This directory contains microbenchmarks for comparing DataFusion and DuckDB performance on individual SQL functions. Unlike the TPC-H and TPC-DS benchmarks which test full query execution, these microbenchmarks focus on the performance of specific SQL functions and expressions.
The benchmarks generate synthetic data, write it to Parquet format, and then measure the execution time of various SQL functions across both DataFusion and DuckDB. Results include per-function timing comparisons and summary statistics.

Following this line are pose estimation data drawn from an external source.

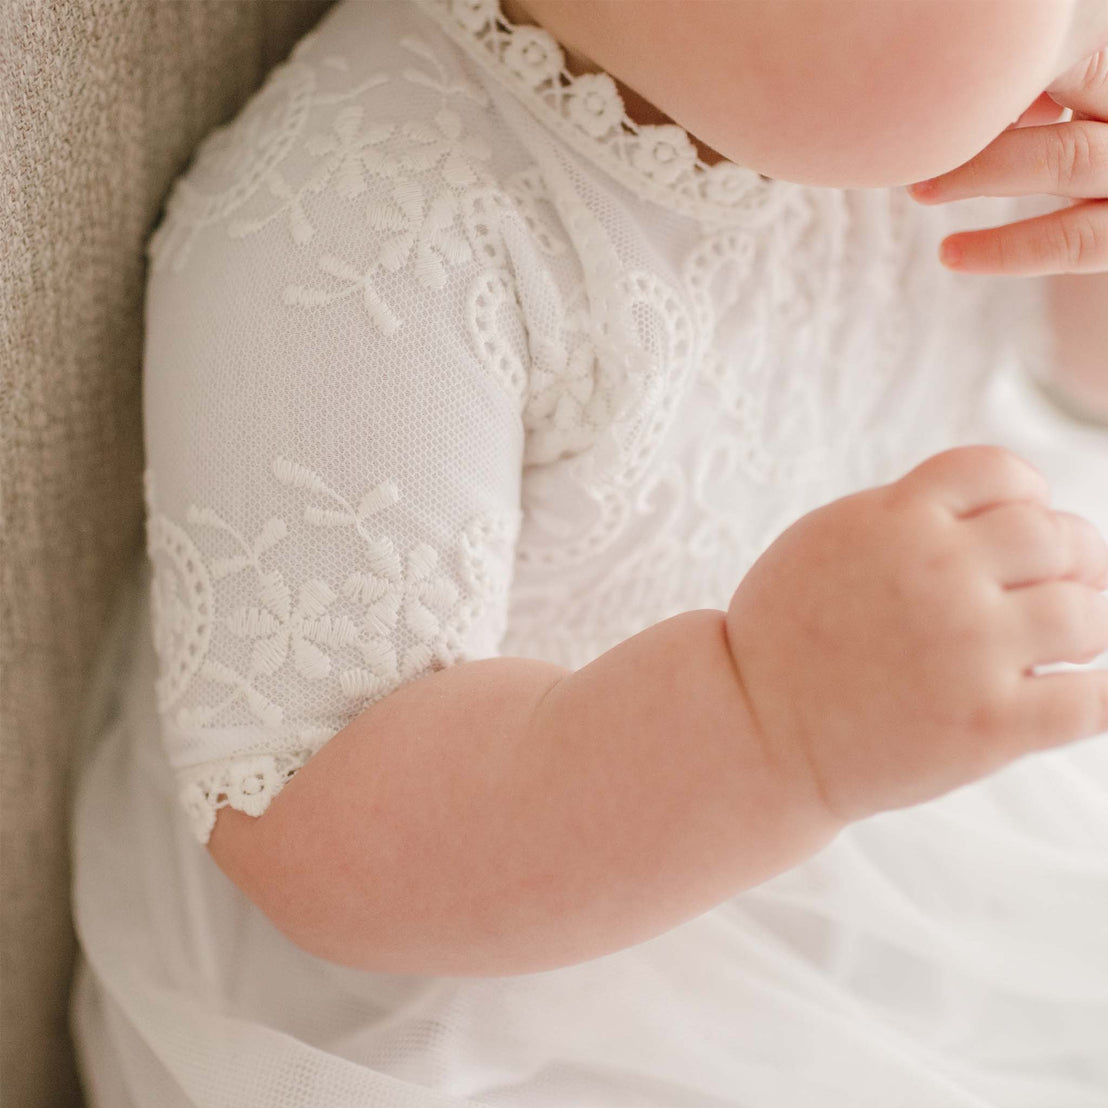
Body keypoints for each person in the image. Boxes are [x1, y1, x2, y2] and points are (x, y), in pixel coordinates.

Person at [69, 1, 1108, 1104]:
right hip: (533, 934)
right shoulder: (371, 215)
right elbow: (313, 814)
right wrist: (769, 724)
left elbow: (1068, 355)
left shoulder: (893, 107)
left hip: (901, 794)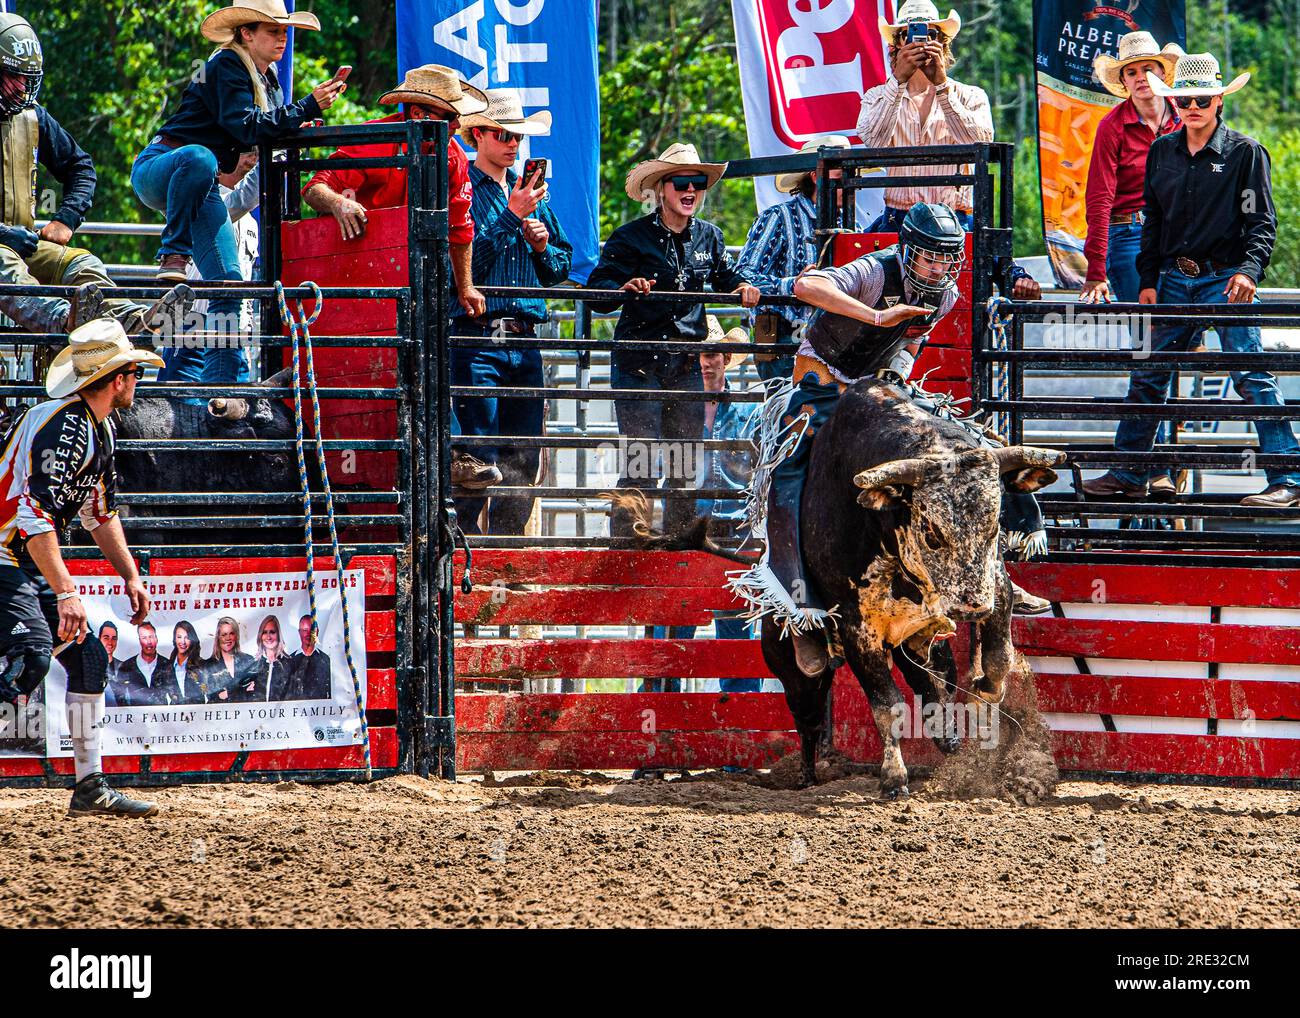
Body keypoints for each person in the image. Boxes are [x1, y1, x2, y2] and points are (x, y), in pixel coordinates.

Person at [731, 203, 1049, 677]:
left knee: (970, 443)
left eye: (947, 259)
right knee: (791, 464)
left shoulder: (943, 293)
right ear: (908, 251)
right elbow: (806, 286)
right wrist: (877, 319)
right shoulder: (873, 271)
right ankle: (796, 606)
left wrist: (895, 381)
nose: (939, 268)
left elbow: (911, 344)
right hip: (821, 377)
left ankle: (999, 571)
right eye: (931, 258)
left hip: (877, 386)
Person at [1083, 52, 1300, 508]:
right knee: (1149, 373)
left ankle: (1290, 479)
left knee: (1250, 372)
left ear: (1219, 100)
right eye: (1183, 100)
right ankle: (1128, 471)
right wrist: (1147, 277)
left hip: (1224, 277)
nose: (1192, 107)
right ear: (1175, 104)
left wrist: (1248, 270)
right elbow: (1154, 220)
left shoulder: (1245, 153)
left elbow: (1261, 223)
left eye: (1201, 99)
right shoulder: (1164, 152)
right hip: (1172, 278)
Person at [299, 63, 498, 490]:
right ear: (419, 113)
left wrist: (464, 286)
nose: (455, 125)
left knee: (427, 365)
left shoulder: (453, 157)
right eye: (448, 117)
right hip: (359, 286)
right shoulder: (373, 139)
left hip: (417, 284)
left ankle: (446, 458)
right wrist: (339, 203)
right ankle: (364, 473)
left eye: (453, 117)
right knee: (373, 377)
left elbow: (460, 229)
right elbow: (315, 186)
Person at [131, 0, 346, 385]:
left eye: (284, 31)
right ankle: (173, 254)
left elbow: (264, 131)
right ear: (246, 34)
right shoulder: (225, 64)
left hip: (202, 187)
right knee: (198, 158)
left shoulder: (269, 80)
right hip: (160, 168)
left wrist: (302, 116)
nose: (282, 38)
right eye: (272, 31)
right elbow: (247, 127)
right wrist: (306, 106)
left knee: (229, 285)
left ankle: (226, 397)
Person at [0, 318, 159, 817]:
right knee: (33, 656)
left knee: (87, 656)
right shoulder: (67, 425)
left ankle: (90, 786)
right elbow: (34, 513)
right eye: (133, 372)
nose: (136, 381)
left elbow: (97, 512)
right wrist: (68, 592)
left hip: (22, 557)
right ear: (117, 379)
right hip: (7, 552)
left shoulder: (96, 428)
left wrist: (129, 573)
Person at [587, 143, 760, 537]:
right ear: (661, 188)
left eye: (697, 183)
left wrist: (744, 286)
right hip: (639, 362)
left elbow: (726, 277)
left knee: (684, 461)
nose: (690, 190)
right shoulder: (630, 238)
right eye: (681, 182)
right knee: (642, 457)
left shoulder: (711, 238)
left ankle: (679, 544)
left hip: (684, 364)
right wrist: (623, 287)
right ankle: (629, 544)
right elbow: (598, 291)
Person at [0, 13, 195, 340]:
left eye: (27, 78)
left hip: (21, 246)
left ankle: (136, 321)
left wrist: (67, 218)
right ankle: (66, 319)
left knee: (83, 264)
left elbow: (80, 167)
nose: (22, 87)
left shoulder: (33, 118)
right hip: (4, 254)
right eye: (12, 77)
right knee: (3, 263)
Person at [451, 90, 572, 534]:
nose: (513, 144)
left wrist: (541, 245)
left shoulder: (528, 190)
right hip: (477, 336)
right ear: (478, 135)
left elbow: (561, 266)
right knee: (477, 450)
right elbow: (462, 264)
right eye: (503, 134)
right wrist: (511, 216)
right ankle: (462, 548)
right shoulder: (463, 189)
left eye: (517, 135)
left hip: (523, 338)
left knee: (525, 451)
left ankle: (507, 549)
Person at [858, 2, 990, 232]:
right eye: (908, 36)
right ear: (895, 45)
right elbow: (873, 141)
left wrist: (941, 85)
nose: (920, 42)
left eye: (930, 34)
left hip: (954, 219)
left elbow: (980, 144)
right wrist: (898, 80)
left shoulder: (971, 95)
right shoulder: (876, 96)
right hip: (898, 218)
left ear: (942, 43)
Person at [738, 136, 850, 382]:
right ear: (816, 175)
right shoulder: (778, 217)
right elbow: (744, 275)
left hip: (832, 339)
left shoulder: (850, 226)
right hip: (784, 338)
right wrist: (793, 285)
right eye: (842, 174)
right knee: (792, 411)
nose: (850, 182)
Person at [203, 616, 257, 701]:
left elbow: (255, 691)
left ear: (236, 636)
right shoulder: (208, 666)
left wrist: (227, 693)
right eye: (224, 634)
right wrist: (241, 689)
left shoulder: (248, 660)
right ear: (218, 637)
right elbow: (213, 697)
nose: (228, 638)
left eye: (231, 633)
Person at [117, 621, 169, 707]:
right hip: (134, 718)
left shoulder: (167, 665)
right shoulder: (126, 666)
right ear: (139, 641)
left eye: (151, 637)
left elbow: (175, 695)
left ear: (156, 639)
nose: (149, 642)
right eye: (144, 638)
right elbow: (119, 697)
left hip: (162, 718)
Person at [253, 614, 295, 701]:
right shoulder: (254, 665)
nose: (268, 637)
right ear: (260, 636)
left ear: (278, 634)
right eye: (264, 632)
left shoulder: (290, 664)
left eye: (272, 632)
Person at [288, 614, 331, 700]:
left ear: (317, 632)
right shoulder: (289, 661)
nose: (308, 634)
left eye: (311, 630)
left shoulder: (326, 660)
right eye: (304, 630)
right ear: (299, 632)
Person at [167, 620, 209, 705]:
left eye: (187, 637)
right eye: (179, 637)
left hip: (197, 714)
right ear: (174, 639)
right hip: (174, 714)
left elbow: (208, 691)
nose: (182, 641)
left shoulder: (201, 665)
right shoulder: (168, 666)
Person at [97, 622, 126, 707]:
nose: (110, 642)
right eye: (106, 638)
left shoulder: (125, 667)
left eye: (114, 638)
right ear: (99, 639)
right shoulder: (90, 666)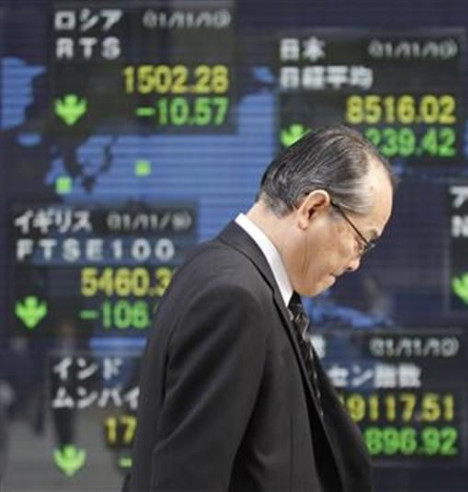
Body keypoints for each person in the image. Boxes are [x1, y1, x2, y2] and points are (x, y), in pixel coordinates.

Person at [124, 125, 396, 491]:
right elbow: (187, 477)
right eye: (362, 241)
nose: (355, 264)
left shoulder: (218, 269)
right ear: (313, 207)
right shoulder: (235, 298)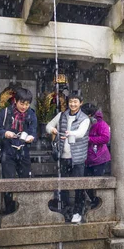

Create a virtual environment and install dependencies:
cd microbenchmarks python3 -m venv venv source venv/bin/activate pip install -r requirements.txt
Run a benchmark:
python microbenchmarks.py
| Option | Default | Description |
|---|---|---|
--rows | 1000000 | Number of rows in the generated test data |
--warmup | 2 | Number of warmup iterations before timing |
--iterations | 5 | Number of timed iterations (results are averaged) |
--output | stdout | Output file path for markdown results |
Run the benchmark with default settings:
python microbenchmark.py
Run the benchmark with 10 million rows:
python microbenchmarks.py --rows 10000000
Run the benchmark and save results to a file:
python microbenchmarks.py --output results.md
The benchmark outputs a markdown table comparing execution times:
| Function | DataFusion (ms) | DuckDB (ms) | Speedup | Faster |
|---|---|---|---|---|
| trim | 12.34 | 15.67 | 1.27x | DataFusion |
| lower | 8.90 | 7.50 | 1.19x | DuckDB |
| ... | ... | ... | ... | ... |
A summary section shows overall statistics including how many functions each engine won and total execution times.